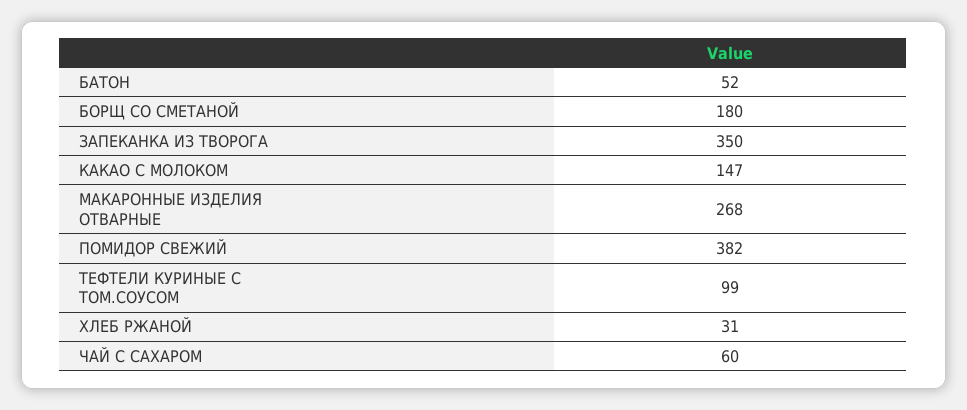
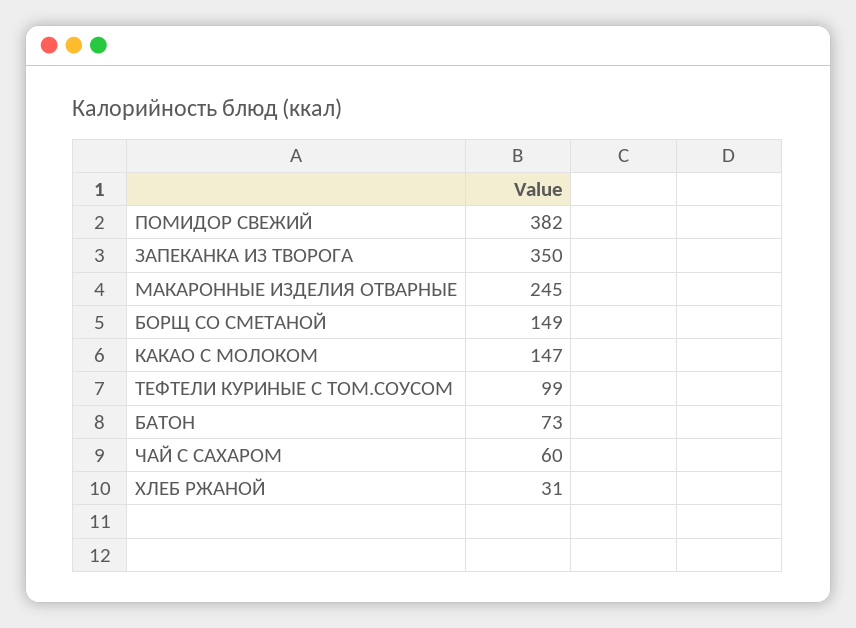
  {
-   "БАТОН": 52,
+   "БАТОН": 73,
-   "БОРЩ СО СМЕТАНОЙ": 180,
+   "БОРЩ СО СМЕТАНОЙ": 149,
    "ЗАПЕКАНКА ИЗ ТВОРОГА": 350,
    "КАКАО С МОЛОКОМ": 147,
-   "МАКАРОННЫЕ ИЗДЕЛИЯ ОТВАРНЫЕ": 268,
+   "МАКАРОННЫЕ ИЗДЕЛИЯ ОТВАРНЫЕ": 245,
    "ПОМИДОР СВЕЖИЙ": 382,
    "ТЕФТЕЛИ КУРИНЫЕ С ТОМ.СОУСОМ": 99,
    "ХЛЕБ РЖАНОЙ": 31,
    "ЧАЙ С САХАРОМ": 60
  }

::::::

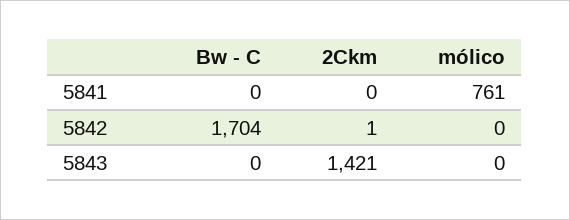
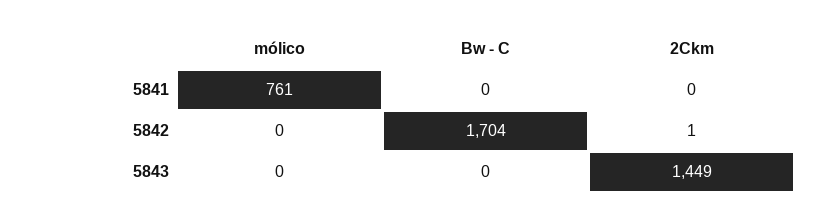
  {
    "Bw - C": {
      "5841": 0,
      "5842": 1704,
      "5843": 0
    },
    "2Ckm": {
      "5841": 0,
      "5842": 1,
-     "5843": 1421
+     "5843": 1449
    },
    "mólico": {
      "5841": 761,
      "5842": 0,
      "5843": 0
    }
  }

::::::

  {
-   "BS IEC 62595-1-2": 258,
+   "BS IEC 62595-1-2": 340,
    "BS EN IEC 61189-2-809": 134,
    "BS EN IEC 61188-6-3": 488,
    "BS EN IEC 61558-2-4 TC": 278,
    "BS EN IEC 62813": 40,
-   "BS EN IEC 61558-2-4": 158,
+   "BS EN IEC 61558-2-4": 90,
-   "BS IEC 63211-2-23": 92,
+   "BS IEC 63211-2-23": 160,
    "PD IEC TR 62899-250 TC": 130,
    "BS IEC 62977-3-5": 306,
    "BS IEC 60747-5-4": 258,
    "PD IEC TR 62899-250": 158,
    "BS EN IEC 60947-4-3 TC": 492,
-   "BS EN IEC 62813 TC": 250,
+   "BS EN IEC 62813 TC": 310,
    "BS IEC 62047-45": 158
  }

::::::

DIRECTIVE
Go through the material above and copy each line that has the word "МАКАРОННЫЕ".

TASK RESPONSE
-   "МАКАРОННЫЕ ИЗДЕЛИЯ ОТВАРНЫЕ": 268,
+   "МАКАРОННЫЕ ИЗДЕЛИЯ ОТВАРНЫЕ": 245,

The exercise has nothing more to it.